Только возможная экзистенция может ощутить, на границах познанной ею в «сознании вообще» эмпирической действительности и открывающейся ей в коммуникации экзистенциальной действительности, подлинное бытие трансценденции.
Так, например, часто в ситуациях жизни самое для нас важное бывает случайным. Если в таком случае мы говорим, что все, тем не менее, есть лишь комбинация необходимых закономерных взаимосвязей, то для всеобщего знания и в самом деле не существует ничего иного. Но в конфетной ситуации побудительная сила остается все-таки за непредсказуемостью, как решающим элементом действительного. Задают вопрос: в каком качестве действительно непредсказуемое, коль скоро оно непознаваемо? Утверждение о всеобъемлющем механизме каузальных взаимосвязей и утверждение о том, что мы, несмотря на принципиальную предсказуемость решительно всего, «еще не можем предсказать», представляют собою неистинную антиципацию. Только в пограничной ситуации историчной определенности возможная экзистенция может постичь в непредсказуемой случайности решительную действительность, как границу эмпирической действительности.

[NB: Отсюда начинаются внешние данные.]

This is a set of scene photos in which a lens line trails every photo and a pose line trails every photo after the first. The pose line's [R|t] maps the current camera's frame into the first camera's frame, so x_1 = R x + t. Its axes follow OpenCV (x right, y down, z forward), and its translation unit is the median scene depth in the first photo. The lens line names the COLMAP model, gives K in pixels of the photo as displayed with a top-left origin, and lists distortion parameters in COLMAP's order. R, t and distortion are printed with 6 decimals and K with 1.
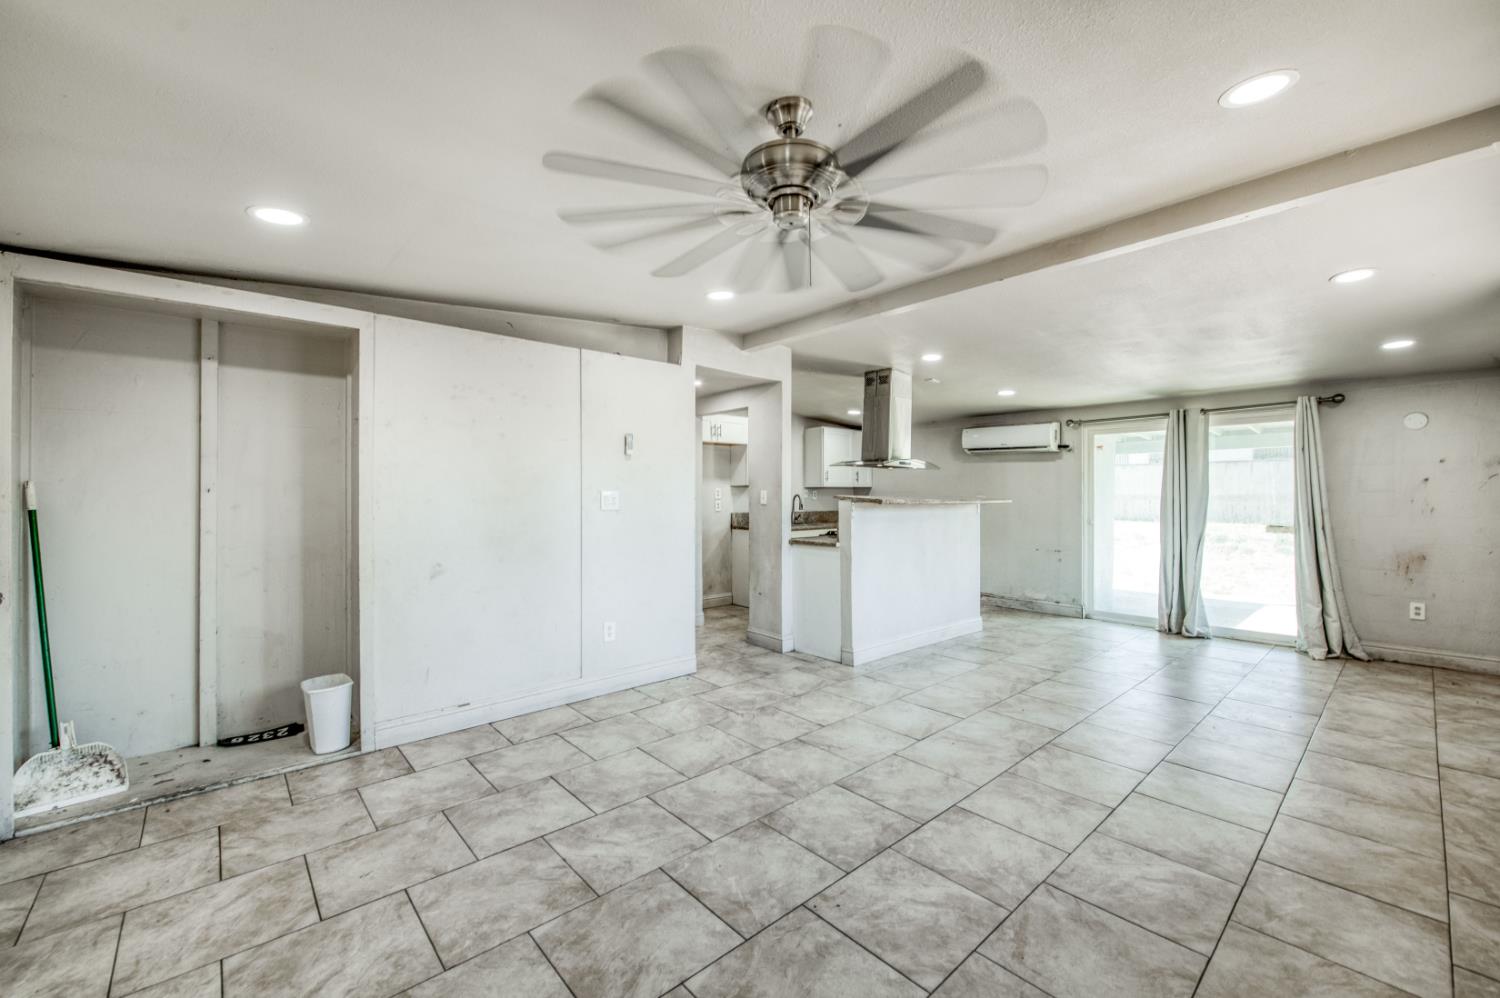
lens RADIAL K [[584.0, 0, 754.9], [0, 584.0, 497.1], [0, 0, 1]] dist [-0.007768, -0.000334]
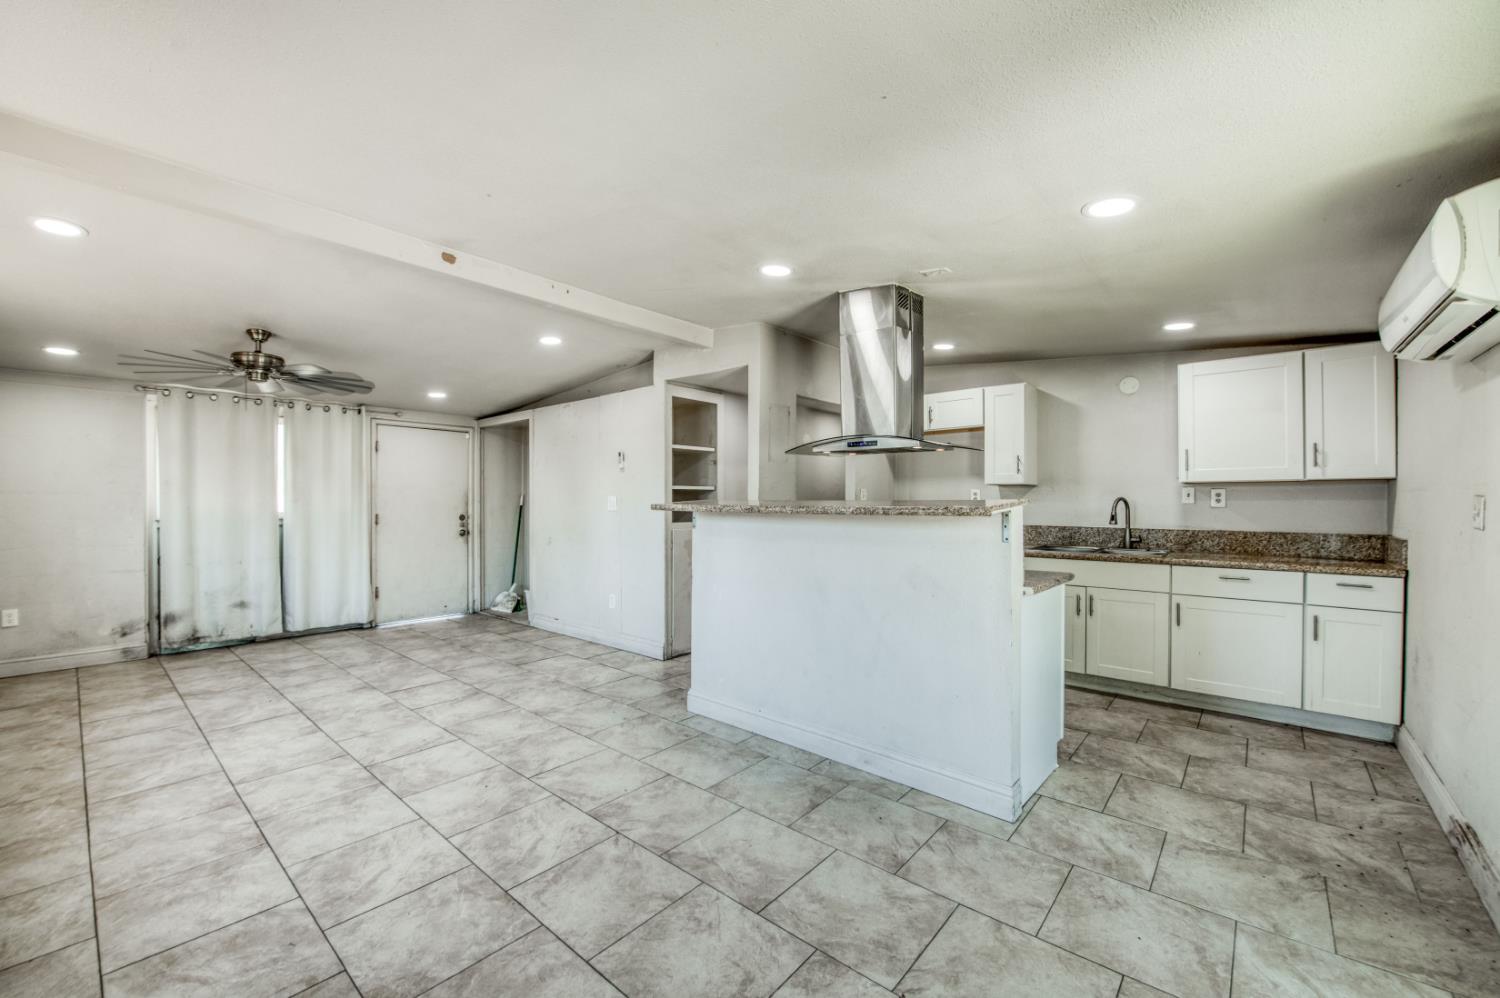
lens RADIAL K [[595.4, 0, 764.5], [0, 595.4, 507.7], [0, 0, 1]] dist [-0.021633, -0.000283]
pose [[0.159184, 0.011001, -0.987188, 1.113080], [-0.001859, 0.999939, 0.010843, -0.000138], [0.987247, 0.000109, 0.159195, 1.089260]]
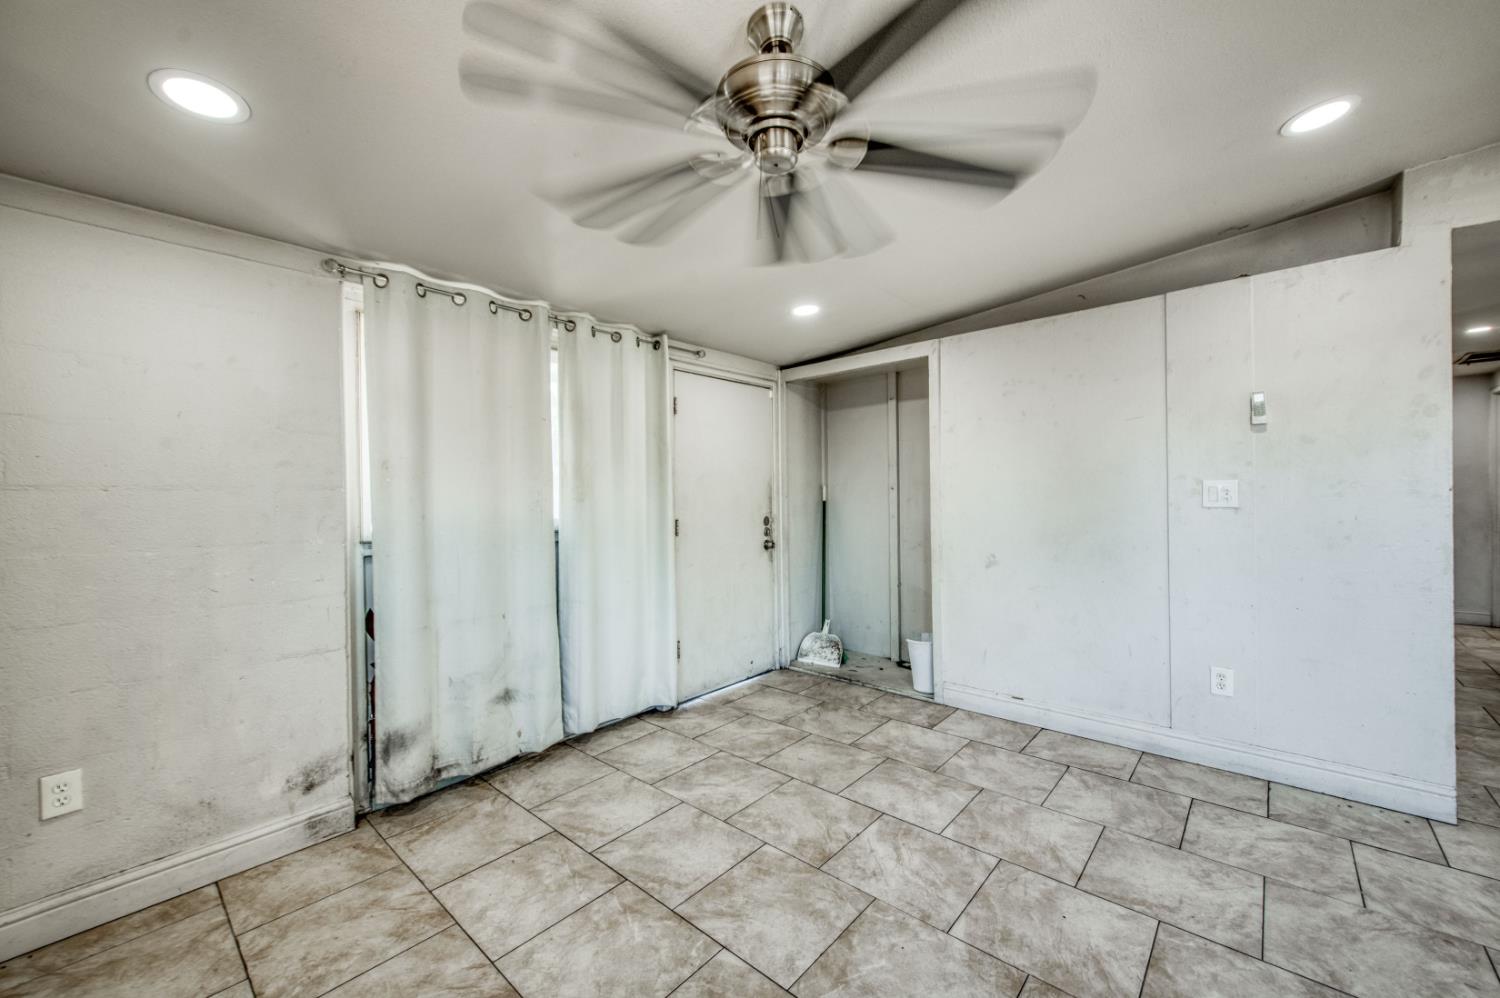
lens RADIAL K [[574.2, 0, 750.0], [0, 574.2, 499.0], [0, 0, 1]] dist [0.001165, -0.000068]
pose [[0.131923, 0.006360, -0.991240, 0.351514], [0.013642, 0.999873, 0.008231, -0.001654], [0.991166, -0.014608, 0.131820, 0.345738]]
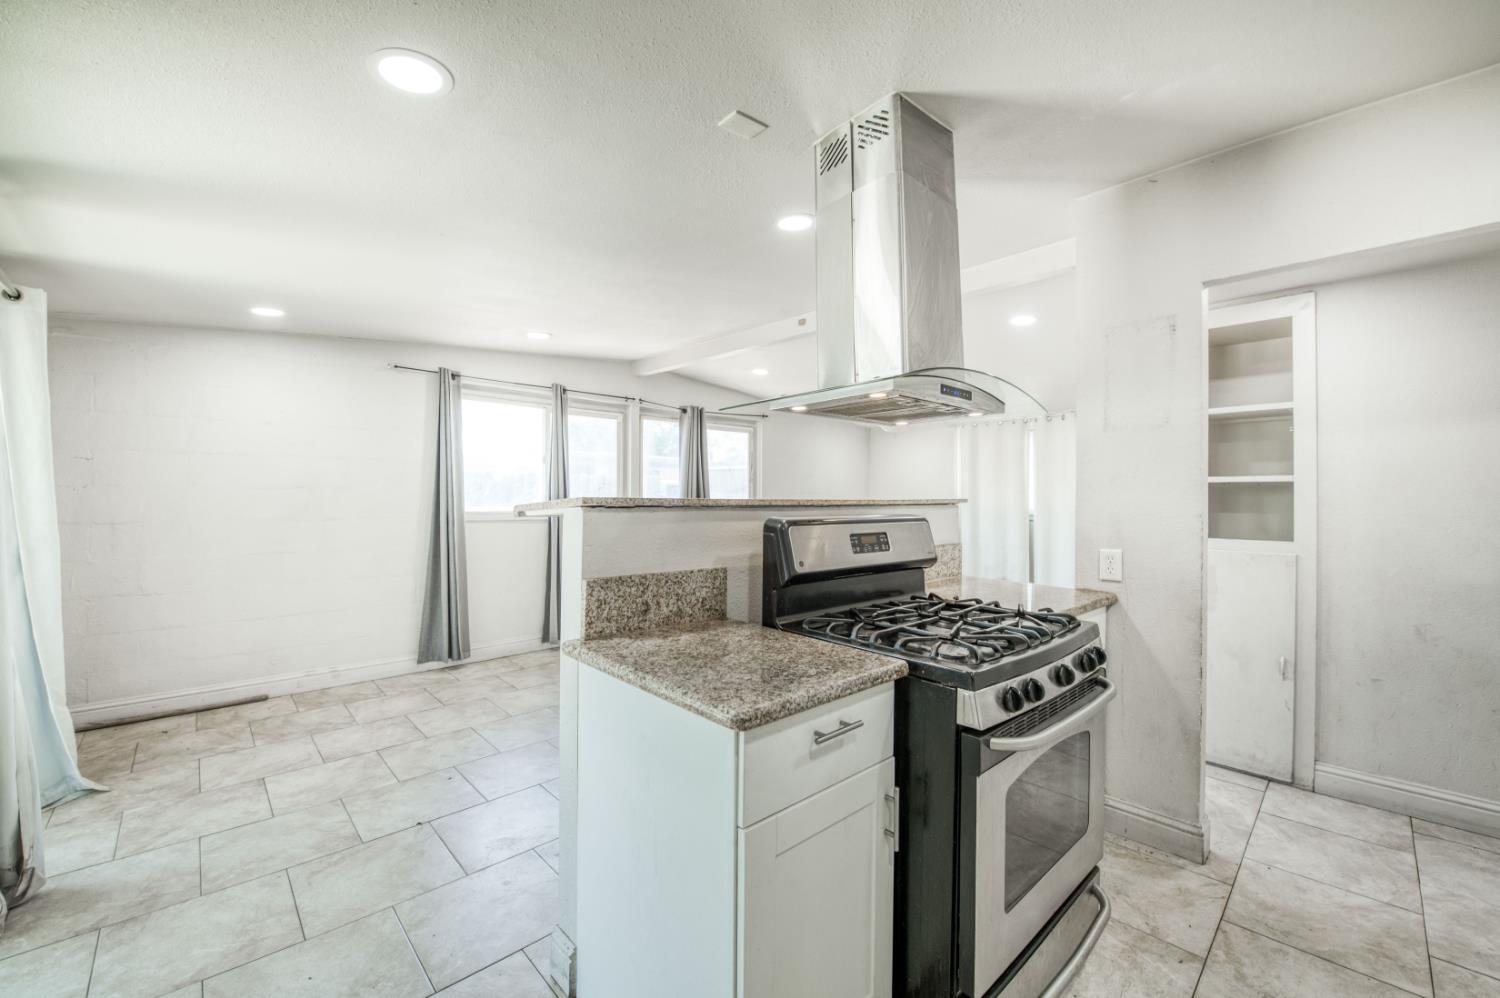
lens RADIAL K [[605.2, 0, 750.0], [0, 605.2, 499.0], [0, 0, 1]] dist [-0.018342, -0.000505]
pose [[-0.999250, -0.005532, -0.038338, 0.441027], [-0.005666, 0.999978, 0.003390, -0.003273], [0.038318, 0.003604, -0.999259, 1.856412]]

Каждое определенное понятие действительности отграничивает ее от недействительного. Как возможная экзистенция, я вопрошаю, — не изучая, не определяя действительность, но вновь собирая себя из всякой особенности, — об абсолютной действительности. Эта действительность трансцендентна для меня; но в имманентности эмпирического существования и экзистенции я способен переживать границы, на которых эта действительность бывает для меня живым присутствием.
Трансценденция как та действительность, о которой вопрошает экзистенция, уже не может быть опрошена ею всеобщезначимым образом. Ибо она затрагивает меня как действительность без возможности, как абсолютная действительность, за пределами которой нет ничего: предстоя ей, я немею. То, что я познаю как эмпирическую действительность, я постигаю как возможность благодаря условиям ее осуществления; я пытаюсь при помощи своего познания целесообразно изменить конкретно-действительное. То, чем я овладеваю как самобытием, я сознаю как возможность, которая решает о своей действительности через посредство моей свободы; эта возможность не творит мне никакого предмета, как цели, и никакого плана, как пути, но она есть содержательное пространство, из которого раздается призыв ко мне как самобытию, с тем чтобы я осуществил. Напротив, действительность трансценденции не допускает обратного перевода на язык возможности: поэтому она не есть эмпирическая действительность, в ней нет той постижимой для нас возможности, в силу которой она действительна, не по недостатку, а потому, что это разделение возможности и действительности есть недостаток эмпирической действительности, всегда имеющей вне себя нечто иное; поэтому, далее, она не есть экзистенция; в ней нет возможности принятия решений (Möglichkeit des Entscheidens), не по недостатку, но, наоборот, потому, что возможность решения (Entscheidungsmöglichkeit) есть выражение недостатка, присущего экзистенции во временном существовании.
Поэтому там, где я сталкиваюсь с действительностью, не превращающейся в возможность, там я встречаю трансценденцию.
Если трансцендентная действительность не встречается мне как эмпирическая и не есть также экзистенция, то она, следовательно, — можно было бы заключить, — должна быть потусторонней действительностью. Метафизика тогда есть знание о сокровенном мире (Hinterwelt), недоступно наличествующем за пределами действительного мира, где-то еще. Трансцендируя, я вступаю на некий путь в этот иной мир. Кто-то мнит, будто однажды ему посчастливится, повезет, и он сможет рассказать об этом мире.
Это удвоение мира оказывается обманчивым. В иной мир мы переносим только те вещи и события, которые есть и в этом мире, фантастически увеличенные, уменьшенные и в различных сочетаниях. Образы и истории из иного мира, рождаемые воображением рассказчика или конструирующего рассудка, становятся объектами боязни или утешения оттого, что мы трактуем их как иную эмпирическую действительность. Потусторонний мир как всего лишь иная действительность должен пасть как иллюзия.
Но как же можно тогда приступить к действительности трансценденции? Индивиду невозможно своими силами, по самовольному почину, словно бы выведать, что такое эта действительность. Неисследимая традиция говорит ему на языке метафизической предметности о том, что он, обязанный этой традиции, может пережить опытом как действительность в своем собственном настоящем.